» SET TASK A
Reproduce the entries below verbatim, starting with their first line and going on through the line that contains "scientific name: Aquarius subulatus".

» GIVEN TEXT
>>>

This project is my final project for a degree in Computer Science and was done under the guidance of Dr. Yoni Zohar1. It is based on the method described in "Colors Make Theories Hard" by Roberto Sebastiani 2, specifically on proving NP-hardness in various theories like arithmetic and arrays through satisfiability problems. The article introduces reductions from the k-color graph problem to satisfiability problems for given theories, providing various algorithms for graph coloring challenges using these reductions. Our work implements these reductions using pysmt and cvc5, thus solving the k-colorability problem in this manner.

As part of the project, we have run tests on our tools and SageMath, and compared the results as described below.

You can also visit the web interface we created. Please note that it is suitable for small inputs; for larger graphs, it's better to use this code.

Implemented Reductions -- Theories and Solvers

msat : LIA, AUF, AINT, ABV, BV,
z3   : LIA, NLA, AUF, AINT, ABV, BV,
yices: LIA, BV, 
btor : BV, ABV, 

where: A stands for Array and S stands for Sets theory (e.g., ABV is array theory with BV to BV arrays).

Note: msat, z3, yices, and btor are implemented using the pysmt API, while cvc5 is implemented using its own library

Structure of Code

There are different types of Colorers, each representing a specific theory and creating constraints for vertices and colors (you can read more about this in the article). Therefore, there are two abstract classes: ColorerCVC5 and ColorerPySMT. Colorers that extend these classes implement reductions to specific theories (e.g., LIAColorer, BVColorer, etc.).

However, there is one abstract class GraphEnc with GraphEncCVC5 and GraphEncPySMT extending it. The difference between these is only in syntax since one works with the PySMT API and the other with the CVC5 API. Both receive a colorer as an argument and add edge constraints ($v{i}\ne v{j}$ if they are connected by an edge).

Additionally, there is a file that can create a pair of colorer and graph encoder for your convenience, but you do not need to use it. You can create them yourself. More details could be found in the code documentation.


On your device:

Since we use pysmt, you first need to install pysmt:

pip install pysmt

Then, you can install the necessary solvers:

pysmt-install --msat --z3 --btor --yices

After installation, you can check the setup:

pysmt-install --check

To install cvc5, run:

pip install cvc5

[Note] - You can learn more about these tools at the pysmt GitHub repository and cvc5 website.

If there are additional packages needed by installation, you should install them too.

<<<

» SET TASK B
Decide whether each statement agrees with the project description above. Answer yes or no and quote the words that decide it. (i) yices handles the LIA and BV theories. (ii) cvc5 is implemented through the pysmt API. (iii) The web interface is recommended for large graphs.

» EXTRACTED RECORDS
>>>

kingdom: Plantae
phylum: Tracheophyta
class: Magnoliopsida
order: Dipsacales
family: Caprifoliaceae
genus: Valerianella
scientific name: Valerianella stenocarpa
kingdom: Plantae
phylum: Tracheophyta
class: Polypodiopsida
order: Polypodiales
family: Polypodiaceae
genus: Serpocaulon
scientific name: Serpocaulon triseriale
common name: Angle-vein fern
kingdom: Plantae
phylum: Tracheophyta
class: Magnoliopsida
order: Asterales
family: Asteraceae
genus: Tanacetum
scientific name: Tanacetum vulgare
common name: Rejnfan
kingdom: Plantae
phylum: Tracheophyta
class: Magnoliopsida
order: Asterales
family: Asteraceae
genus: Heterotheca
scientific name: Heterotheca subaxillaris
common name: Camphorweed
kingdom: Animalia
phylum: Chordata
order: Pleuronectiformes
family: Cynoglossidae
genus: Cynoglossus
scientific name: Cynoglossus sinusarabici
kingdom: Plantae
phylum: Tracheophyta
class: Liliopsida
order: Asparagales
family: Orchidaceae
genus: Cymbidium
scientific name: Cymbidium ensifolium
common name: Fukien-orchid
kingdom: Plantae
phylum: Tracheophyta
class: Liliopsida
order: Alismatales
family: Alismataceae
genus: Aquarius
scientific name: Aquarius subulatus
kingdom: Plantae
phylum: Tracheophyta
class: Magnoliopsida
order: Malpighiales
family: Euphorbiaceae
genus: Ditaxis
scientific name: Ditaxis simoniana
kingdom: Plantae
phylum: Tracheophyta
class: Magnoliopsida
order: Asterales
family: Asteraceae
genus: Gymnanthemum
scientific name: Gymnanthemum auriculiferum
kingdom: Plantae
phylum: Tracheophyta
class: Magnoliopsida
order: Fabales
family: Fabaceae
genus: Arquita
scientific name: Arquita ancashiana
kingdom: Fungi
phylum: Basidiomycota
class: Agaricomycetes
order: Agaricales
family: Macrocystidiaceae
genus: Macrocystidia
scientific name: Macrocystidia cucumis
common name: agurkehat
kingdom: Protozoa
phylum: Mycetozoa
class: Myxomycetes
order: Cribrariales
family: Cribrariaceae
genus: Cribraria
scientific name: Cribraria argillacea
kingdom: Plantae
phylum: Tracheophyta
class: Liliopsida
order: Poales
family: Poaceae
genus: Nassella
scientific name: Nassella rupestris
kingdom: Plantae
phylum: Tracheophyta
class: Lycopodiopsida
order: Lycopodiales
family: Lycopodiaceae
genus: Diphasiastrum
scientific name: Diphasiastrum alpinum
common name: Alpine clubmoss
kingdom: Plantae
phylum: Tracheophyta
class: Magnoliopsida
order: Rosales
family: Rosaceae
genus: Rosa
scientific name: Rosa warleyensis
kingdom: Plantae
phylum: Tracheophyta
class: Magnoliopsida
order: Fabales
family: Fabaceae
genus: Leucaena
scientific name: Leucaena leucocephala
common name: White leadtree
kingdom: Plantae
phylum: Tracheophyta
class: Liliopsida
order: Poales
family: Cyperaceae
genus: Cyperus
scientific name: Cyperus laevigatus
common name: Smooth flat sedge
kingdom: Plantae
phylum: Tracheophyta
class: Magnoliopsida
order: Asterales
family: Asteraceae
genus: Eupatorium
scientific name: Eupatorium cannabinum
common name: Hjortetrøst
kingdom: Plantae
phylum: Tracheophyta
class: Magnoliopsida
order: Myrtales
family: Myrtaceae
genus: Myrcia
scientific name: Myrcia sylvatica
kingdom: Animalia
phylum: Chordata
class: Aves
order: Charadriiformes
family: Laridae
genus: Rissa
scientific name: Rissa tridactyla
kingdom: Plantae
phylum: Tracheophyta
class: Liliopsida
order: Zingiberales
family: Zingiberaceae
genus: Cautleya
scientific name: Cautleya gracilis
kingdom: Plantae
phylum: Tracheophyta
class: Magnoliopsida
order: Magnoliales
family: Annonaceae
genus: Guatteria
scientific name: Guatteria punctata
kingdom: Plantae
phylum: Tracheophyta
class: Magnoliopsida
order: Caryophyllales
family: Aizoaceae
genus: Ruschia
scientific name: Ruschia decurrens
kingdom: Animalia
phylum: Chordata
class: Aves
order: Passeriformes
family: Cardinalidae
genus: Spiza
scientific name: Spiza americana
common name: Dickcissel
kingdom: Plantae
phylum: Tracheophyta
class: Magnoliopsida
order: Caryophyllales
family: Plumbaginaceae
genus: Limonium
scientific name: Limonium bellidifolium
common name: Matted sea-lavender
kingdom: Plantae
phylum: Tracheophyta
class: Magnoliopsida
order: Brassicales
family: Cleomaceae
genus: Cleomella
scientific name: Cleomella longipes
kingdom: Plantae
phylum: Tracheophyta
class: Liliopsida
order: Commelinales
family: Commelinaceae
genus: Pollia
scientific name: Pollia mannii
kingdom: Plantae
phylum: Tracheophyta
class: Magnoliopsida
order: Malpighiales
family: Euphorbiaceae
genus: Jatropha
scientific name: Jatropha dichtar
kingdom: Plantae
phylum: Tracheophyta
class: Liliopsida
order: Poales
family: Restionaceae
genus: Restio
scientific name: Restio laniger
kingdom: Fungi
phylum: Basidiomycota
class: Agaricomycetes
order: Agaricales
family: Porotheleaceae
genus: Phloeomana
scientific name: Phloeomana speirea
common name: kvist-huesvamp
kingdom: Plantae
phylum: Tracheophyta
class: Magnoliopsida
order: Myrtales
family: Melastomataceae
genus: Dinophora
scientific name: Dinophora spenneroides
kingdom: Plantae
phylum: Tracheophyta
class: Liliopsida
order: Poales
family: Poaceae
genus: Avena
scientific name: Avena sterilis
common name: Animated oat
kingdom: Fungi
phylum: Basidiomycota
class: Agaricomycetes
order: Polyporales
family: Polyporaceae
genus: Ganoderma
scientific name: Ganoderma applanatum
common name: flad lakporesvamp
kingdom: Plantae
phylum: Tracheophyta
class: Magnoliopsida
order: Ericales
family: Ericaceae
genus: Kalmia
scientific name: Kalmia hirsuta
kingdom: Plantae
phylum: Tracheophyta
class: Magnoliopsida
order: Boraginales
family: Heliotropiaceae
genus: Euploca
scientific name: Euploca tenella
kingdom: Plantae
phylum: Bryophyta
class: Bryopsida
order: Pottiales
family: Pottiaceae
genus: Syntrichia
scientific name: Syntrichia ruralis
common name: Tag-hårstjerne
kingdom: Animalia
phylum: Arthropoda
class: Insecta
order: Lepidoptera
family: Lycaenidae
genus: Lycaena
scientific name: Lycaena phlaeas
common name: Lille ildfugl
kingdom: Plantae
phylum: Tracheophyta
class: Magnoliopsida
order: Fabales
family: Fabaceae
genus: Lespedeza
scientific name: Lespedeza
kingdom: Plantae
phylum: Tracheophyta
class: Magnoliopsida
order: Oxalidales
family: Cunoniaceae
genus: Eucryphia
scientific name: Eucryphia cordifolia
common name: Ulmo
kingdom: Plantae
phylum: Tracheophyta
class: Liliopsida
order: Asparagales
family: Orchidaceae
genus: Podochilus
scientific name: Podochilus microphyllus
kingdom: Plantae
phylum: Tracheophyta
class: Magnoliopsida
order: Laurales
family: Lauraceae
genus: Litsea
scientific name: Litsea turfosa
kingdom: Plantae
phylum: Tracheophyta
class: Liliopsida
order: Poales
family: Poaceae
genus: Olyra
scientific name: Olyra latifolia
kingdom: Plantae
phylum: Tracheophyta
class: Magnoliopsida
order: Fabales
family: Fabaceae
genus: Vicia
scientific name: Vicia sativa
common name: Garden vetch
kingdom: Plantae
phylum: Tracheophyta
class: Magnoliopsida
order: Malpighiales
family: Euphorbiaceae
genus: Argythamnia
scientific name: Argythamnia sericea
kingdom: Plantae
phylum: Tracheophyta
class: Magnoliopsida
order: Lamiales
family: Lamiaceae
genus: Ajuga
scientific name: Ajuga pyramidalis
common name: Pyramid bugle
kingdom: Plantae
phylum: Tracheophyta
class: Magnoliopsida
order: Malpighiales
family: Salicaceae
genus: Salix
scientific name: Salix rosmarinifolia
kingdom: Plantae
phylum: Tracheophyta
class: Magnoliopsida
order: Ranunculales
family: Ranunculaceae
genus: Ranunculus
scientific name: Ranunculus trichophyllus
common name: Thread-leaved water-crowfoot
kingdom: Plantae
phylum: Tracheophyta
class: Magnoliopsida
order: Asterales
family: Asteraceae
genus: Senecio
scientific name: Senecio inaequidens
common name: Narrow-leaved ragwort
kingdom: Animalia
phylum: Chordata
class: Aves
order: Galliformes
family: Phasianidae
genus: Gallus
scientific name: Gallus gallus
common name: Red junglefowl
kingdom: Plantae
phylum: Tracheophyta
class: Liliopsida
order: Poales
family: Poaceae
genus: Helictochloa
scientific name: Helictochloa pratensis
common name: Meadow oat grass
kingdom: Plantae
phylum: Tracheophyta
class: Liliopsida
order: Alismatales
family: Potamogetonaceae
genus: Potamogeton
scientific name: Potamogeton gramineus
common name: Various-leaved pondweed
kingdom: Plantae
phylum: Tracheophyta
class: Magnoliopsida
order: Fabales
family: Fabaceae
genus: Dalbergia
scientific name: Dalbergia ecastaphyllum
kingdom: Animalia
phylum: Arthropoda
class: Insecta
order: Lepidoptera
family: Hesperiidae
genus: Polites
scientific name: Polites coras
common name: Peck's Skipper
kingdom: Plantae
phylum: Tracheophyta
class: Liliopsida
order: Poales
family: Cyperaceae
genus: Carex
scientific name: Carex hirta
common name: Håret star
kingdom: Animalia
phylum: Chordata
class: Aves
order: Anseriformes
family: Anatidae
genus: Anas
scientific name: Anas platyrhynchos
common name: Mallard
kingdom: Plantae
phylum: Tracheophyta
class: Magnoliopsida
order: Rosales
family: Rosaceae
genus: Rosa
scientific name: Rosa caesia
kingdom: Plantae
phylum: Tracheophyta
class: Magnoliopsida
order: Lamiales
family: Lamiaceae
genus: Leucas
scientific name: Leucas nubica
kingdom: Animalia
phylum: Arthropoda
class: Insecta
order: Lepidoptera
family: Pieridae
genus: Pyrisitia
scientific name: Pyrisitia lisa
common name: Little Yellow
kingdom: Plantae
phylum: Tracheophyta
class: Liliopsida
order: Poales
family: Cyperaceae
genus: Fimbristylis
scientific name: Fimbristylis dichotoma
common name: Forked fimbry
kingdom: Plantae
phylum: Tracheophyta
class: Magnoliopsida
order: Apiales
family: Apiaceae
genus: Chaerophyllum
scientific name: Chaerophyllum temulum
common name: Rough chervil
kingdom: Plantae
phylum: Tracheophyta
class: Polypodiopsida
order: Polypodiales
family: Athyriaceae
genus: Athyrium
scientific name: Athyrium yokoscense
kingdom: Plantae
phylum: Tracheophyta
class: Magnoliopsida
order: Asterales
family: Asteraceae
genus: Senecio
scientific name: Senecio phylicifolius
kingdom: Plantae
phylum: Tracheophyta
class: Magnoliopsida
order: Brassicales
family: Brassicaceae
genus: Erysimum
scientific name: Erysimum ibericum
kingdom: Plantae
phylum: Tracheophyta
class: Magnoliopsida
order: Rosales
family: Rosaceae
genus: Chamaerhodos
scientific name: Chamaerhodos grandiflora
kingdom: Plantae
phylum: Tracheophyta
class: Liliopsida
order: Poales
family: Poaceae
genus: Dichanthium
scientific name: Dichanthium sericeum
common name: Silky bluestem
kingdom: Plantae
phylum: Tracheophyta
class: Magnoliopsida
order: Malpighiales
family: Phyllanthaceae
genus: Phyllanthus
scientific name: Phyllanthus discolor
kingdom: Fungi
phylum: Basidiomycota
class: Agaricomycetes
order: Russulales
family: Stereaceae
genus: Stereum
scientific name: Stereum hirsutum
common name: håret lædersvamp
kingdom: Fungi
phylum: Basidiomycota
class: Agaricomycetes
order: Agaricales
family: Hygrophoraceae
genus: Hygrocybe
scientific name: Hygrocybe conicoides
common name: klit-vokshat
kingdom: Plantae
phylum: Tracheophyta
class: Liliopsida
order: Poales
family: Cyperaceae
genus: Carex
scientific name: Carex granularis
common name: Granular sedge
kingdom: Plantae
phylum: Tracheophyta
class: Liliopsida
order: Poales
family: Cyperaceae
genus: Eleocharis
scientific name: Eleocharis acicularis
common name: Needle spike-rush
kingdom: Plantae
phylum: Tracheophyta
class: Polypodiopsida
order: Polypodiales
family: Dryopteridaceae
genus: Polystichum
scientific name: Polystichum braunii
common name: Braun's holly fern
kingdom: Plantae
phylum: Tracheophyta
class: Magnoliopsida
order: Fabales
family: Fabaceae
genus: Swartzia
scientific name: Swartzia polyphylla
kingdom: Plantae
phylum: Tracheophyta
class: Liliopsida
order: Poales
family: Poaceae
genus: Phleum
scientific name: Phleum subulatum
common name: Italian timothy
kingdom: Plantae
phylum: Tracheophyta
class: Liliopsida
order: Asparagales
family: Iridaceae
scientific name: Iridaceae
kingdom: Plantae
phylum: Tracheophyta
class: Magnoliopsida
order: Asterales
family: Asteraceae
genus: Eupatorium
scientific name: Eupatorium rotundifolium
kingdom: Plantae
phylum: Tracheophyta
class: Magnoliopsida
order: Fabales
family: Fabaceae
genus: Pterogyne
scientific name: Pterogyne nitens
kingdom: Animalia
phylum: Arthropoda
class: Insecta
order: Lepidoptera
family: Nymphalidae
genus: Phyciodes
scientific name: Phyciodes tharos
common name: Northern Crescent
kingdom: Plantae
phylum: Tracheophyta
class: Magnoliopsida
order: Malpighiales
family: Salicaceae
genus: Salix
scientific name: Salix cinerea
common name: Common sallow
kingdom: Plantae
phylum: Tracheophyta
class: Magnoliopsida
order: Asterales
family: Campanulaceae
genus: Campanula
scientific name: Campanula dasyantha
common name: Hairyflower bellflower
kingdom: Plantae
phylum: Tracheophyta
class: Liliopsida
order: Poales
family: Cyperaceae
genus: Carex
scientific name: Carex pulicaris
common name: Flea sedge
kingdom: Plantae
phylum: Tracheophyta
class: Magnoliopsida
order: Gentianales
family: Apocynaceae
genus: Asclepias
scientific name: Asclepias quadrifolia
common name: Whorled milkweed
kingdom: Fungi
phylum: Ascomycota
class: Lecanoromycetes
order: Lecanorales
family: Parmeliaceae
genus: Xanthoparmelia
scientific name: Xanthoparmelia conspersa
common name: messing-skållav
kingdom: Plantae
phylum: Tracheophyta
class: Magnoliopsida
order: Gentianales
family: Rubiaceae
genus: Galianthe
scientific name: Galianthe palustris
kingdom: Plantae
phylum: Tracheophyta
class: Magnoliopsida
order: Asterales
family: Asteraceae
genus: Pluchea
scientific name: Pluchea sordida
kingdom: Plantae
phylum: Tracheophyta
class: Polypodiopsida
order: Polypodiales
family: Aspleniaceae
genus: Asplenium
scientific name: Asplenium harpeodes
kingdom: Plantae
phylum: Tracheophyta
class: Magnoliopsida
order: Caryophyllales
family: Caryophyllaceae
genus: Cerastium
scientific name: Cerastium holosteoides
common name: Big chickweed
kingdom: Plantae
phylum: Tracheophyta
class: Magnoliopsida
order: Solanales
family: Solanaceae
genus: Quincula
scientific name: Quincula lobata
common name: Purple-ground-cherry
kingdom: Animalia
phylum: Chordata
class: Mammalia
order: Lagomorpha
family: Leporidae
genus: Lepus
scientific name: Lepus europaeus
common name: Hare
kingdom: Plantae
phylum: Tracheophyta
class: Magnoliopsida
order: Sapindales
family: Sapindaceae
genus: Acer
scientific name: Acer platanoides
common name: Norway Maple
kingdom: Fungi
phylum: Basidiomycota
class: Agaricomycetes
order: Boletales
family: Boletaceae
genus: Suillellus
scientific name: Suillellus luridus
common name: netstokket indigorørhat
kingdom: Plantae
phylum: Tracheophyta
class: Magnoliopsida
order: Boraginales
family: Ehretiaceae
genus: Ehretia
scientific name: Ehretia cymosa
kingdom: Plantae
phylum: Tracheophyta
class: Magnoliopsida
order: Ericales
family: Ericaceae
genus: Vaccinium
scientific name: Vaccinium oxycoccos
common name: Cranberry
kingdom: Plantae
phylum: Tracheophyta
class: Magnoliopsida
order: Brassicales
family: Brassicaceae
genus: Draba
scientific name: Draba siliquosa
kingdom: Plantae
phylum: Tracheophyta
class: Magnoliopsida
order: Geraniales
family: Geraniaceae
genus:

<<<

» REPLY A
kingdom: Plantae
phylum: Tracheophyta
class: Magnoliopsida
order: Dipsacales
family: Caprifoliaceae
genus: Valerianella
scientific name: Valerianella stenocarpa
kingdom: Plantae
phylum: Tracheophyta
class: Polypodiopsida
order: Polypodiales
family: Polypodiaceae
genus: Serpocaulon
scientific name: Serpocaulon triseriale
common name: Angle-vein fern
kingdom: Plantae
phylum: Tracheophyta
class: Magnoliopsida
order: Asterales
family: Asteraceae
genus: Tanacetum
scientific name: Tanacetum vulgare
common name: Rejnfan
kingdom: Plantae
phylum: Tracheophyta
class: Magnoliopsida
order: Asterales
family: Asteraceae
genus: Heterotheca
scientific name: Heterotheca subaxillaris
common name: Camphorweed
kingdom: Animalia
phylum: Chordata
order: Pleuronectiformes
family: Cynoglossidae
genus: Cynoglossus
scientific name: Cynoglossus sinusarabici
kingdom: Plantae
phylum: Tracheophyta
class: Liliopsida
order: Asparagales
family: Orchidaceae
genus: Cymbidium
scientific name: Cymbidium ensifolium
common name: Fukien-orchid
kingdom: Plantae
phylum: Tracheophyta
class: Liliopsida
order: Alismatales
family: Alismataceae
genus: Aquarius
scientific name: Aquarius subulatus

» REPLY B
(i) Yes: "yices: LIA, BV,"
(ii) No: "while cvc5 is implemented using its own library"
(iii) No: "it is suitable for small inputs; for larger graphs, it's better to use this code."